Si on simplifie là-aussi, on peut repérer des grandes “familles” d’apprentissage chez nous, les humains :
- L’apprentissage par imitation et exemples : l’enfant notamment apprend en observant et en imitant les actions de ceux qui l’entourent. Ce processus n’est pas passif : le petit enfant adapte et interprète le langage, selon son propre développement. Il construit ses propres savoirs et concepts linguistiques à partir des exemples qu’il voit et entend.
- L’apprentissage statistique : l’humain apprend aussi (et les concepteurs d’IA l’ont bien saisi) par l’analyse des situations qu’il rencontre ou des expériences qu’il vit, en traitant des “fréquences et des probabilités”. Les “réseaux bayésiens” utilisés en intelligence artificielle s’inspirent d’ailleurs de cette capacité humaine à apprendre de manière probabiliste, en fonction des expériences passées et du vécu personnel ou de l’entourage.
- L’humain peut aussi se développer et apprendre par la “résistance cognitive”, comme l’a expliqué Olivier Houdé. En mobilisant son “système 2 de pensée” comme l’a décrit le Prix Nobel Daniel Kahneman , ce qui évite de tomber dans certains “pièges” des habitudes : par exemple rouler à droite de la route, alors qu’on est en Angleterre !

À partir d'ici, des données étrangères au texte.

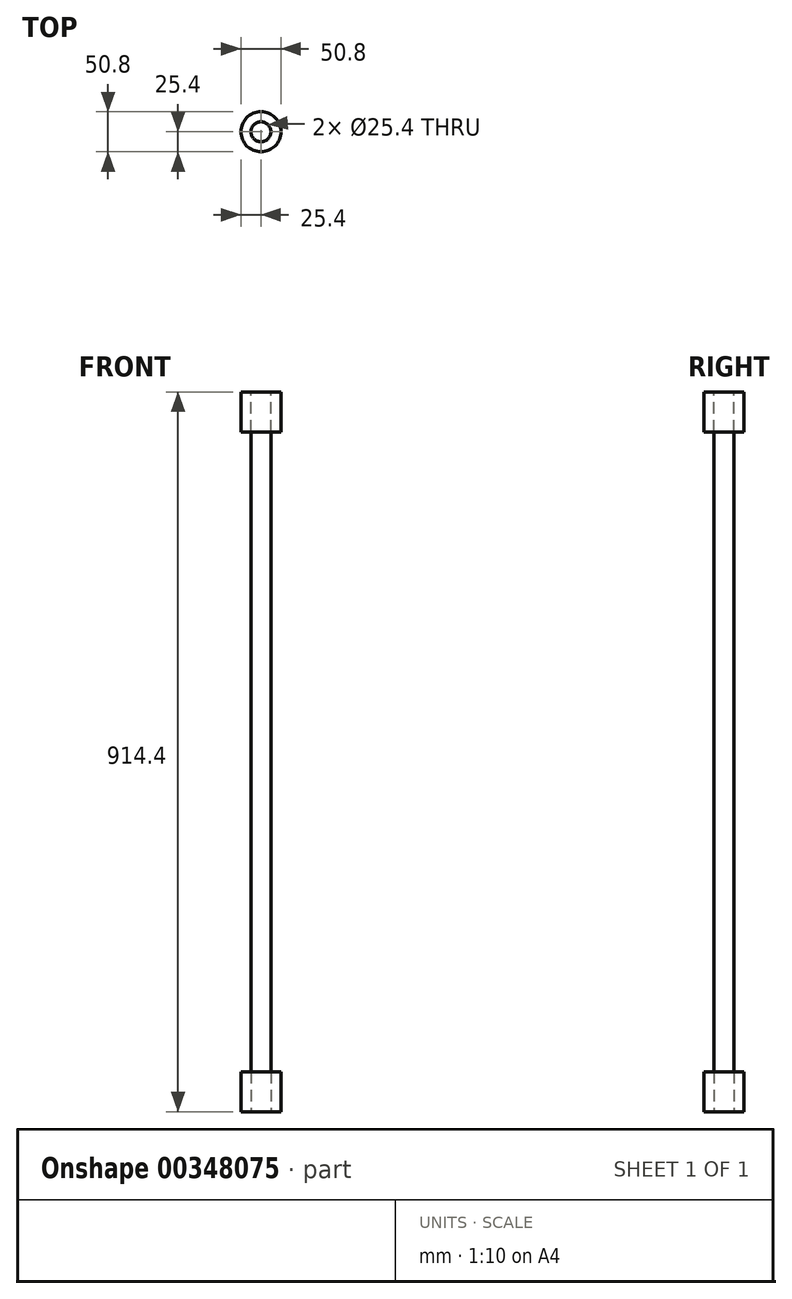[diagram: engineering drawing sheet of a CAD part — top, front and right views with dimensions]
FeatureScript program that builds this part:
annotation { "Feature Type Name" : "Feature", "Feature Type Description" : "" }
export const myFeature = defineFeature(function(context is Context, id is Id, definition is map)
    precondition{}
    {
        {
            var Q0;
            Q0=qCreatedBy(makeId("Top.planeOp"),FACE);
            var sketch = newSketch(context, id + "F0", { "sketchPlane" : qUnion([Q0])});
            skCircle(sketch, "E0", {"center": v(0, 0) * mm, "radius": 12.7 * mm});
            skSolve(sketch);
        }
        {
            var Q0;
            Q0=makeQuery(id+"F0.imprint","IMPRINT",FACE,{"disambiguationData":[TD([[makeQuery(id+"F0.imprint","IMPRINT",EDGE,{"derivedFrom":sQuery(id+"F0.wireOp",EDGE,"E0")}),1.0]])]});
            extrude(context, id + "F1", {"entities" : qUnion([Q0]), "depth" : 914.4 * mm});
        }
        {
            var Q0;
            Q0=makeQuery(id+"F1.opExtrude","CAP_FACE",FACE,{"disambiguationData":[OSD([sQuery(id+"F0.wireOp",EDGE,"E0")])],"isStart":false});
            var sketch = newSketch(context, id + "F2", { "sketchPlane" : qUnion([Q0])});
            skCircle(sketch, "E1", {"center": v(0, 0) * mm, "radius": 25.4 * mm});
            skSolve(sketch);
        }
        {
            var Q0;
            Q0=makeQuery(id+"F2.imprint","IMPRINT",FACE,{"disambiguationData":[TD([[makeQuery(id+"F2.imprint","IMPRINT",EDGE,{"derivedFrom":sQuery(id+"F2.wireOp",EDGE,"E1")}),1.0]])]});
            extrude(context, id + "F3", {"entities" : qUnion([Q0]), "oppositeDirection" : true, "depth" : 50.8 * mm});
        }
        {
            var Q0;
            Q0=makeQuery(id+"F1.opExtrude","CAP_FACE",FACE,{"disambiguationData":[OSD([sQuery(id+"F0.wireOp",EDGE,"E0")])],"isStart":true});
            var sketch = newSketch(context, id + "F4", { "sketchPlane" : qUnion([Q0])});
            skCircle(sketch, "E2", {"center": v(0, 0) * mm, "radius": 25.4 * mm});
            skSolve(sketch);
        }
        {
            var Q0;
            Q0=makeQuery(id+"F4.imprint","IMPRINT",FACE,{"disambiguationData":[TD([[makeQuery(id+"F4.imprint","IMPRINT",EDGE,{"derivedFrom":sQuery(id+"F4.wireOp",EDGE,"E2")}),1.0]])]});
            extrude(context, id + "F5", {"entities" : qUnion([Q0]), "oppositeDirection" : true, "depth" : 50.8 * mm});
        }
    });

- L’apprentissage par tâtonnement expérimental : enfin, l’humain apprend par l’essai, la tentative et l’erreur. Nous procédons par itérations, essais et d’ajustements. Les erreurs sont intégrées à notre processus d’apprentissage et quelque part, nous devons faire des erreurs, pour bien apprendre. Sur ce plan de l’apprentissage des “erreurs”, les concepteurs d’IA se sont aussi inspirés du cerveau humain.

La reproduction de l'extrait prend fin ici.